In his speech at the UK Professionals Conference, Adamson highlighted ‘culture’ as underpinning the problem faced by firms and as the key attribute the FCA will look to assess going forward. The FCA is looking for ways to promote an ethically responsible culture. The FCA plans to assess culture through many different methods, including looking at how a firm responds to regulatory issues, what customers are actually experiencing, how a firm runs its product approval process, the manner in which decisions are made and even remuneration structures. Adamson said that by looking at all these various factors the FCA will be able to draw conclusions about the firm.
Adamson identified three principal factors which make up the ‘culture’ of a firm:
- Setting the tone from the top
This was the idea that everyone has ownership for doing the right thing and this is established by the CEO and senior management and personally demonstrated through their actions.
- Translating this into easily understood business practices
Adamson gave examples where companies had done the right thing for its customers even if this came at a cost. This consumer focused behaviour should filter down through the company so that the senior management can be sure that sound advice is being given on the ground.

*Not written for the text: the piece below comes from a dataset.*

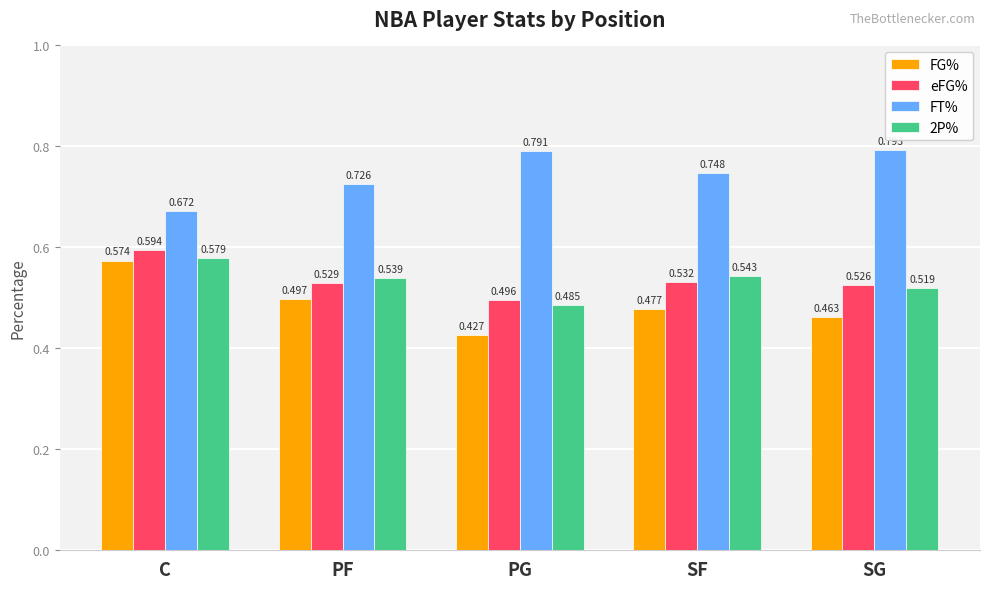

What are all the series names shown in the legend?

FG%, eFG%, FT%, 2P%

- Supporting the right behaviours through performance management, employee development and reinforcing culture through reward programmes
Incentivise and reward employees to encourage the right outcomes and have effective recruitment policies in place. Adamson stressed the importance in advancing the right people as by advancing someone you are telling them their behaviour in the workplace is appropriate.
These three factors reflect the overall consumer protection and market integrity focus of the FCA. This focus on culture has come off the back of the erosion of trust in financial services in recent years, namely, the miss-selling of pensions, PPI and the LIBOR scandal.

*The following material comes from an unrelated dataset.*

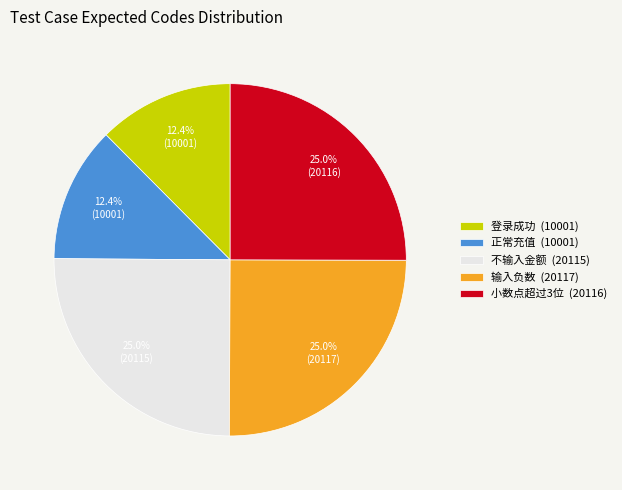

Is it true that 输入负数 is 25% of the pie?

True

Adamson stated that in the past there had been a culture of seeing consumers as somebody to maximise profit from and therefore products were not always sold with consumer interest in mind. Adamson accepted that the FSA had not been an effective conduct regulator. In the past, the FSA had tried to tackle problems by forcing disclosures and this was often seen as enough to absolve a firm from any real responsibility and, consequently, the cultural approach of going the right thing has been lost.

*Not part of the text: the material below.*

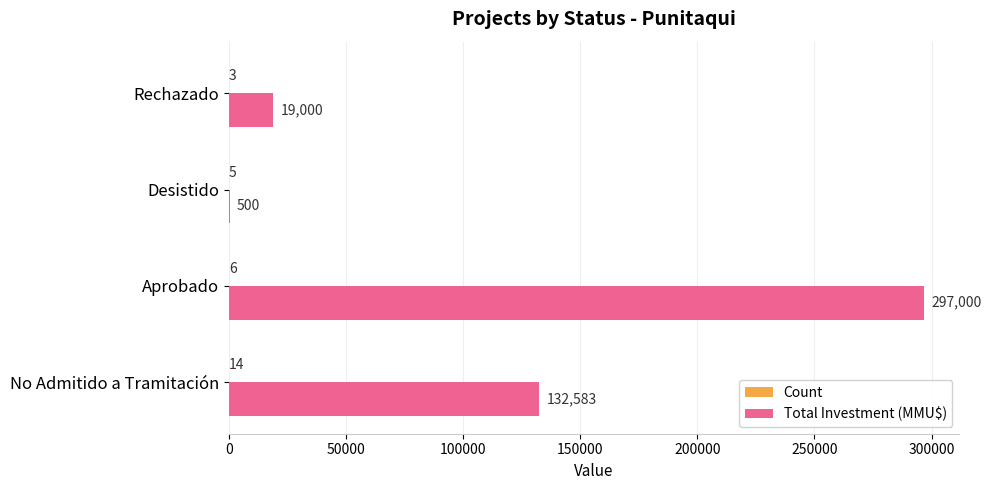

Where is Total Investment (MMU$) nearest to the value 148750?

No Admitido a Tramitación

In his speech, Adamson also highlighted that the FCA intends to put a greater emphasis on the scrutiny of boards and individual accountability. The FCA hope to ascertain whether the individuals understand the firms strategies for cross-selling products, how fast growth is obtained and whether the products being sold match the markets they are designed for. By focusing on boards and individuals, the FCA will be more prepared to hold these individuals to account when things go wrong.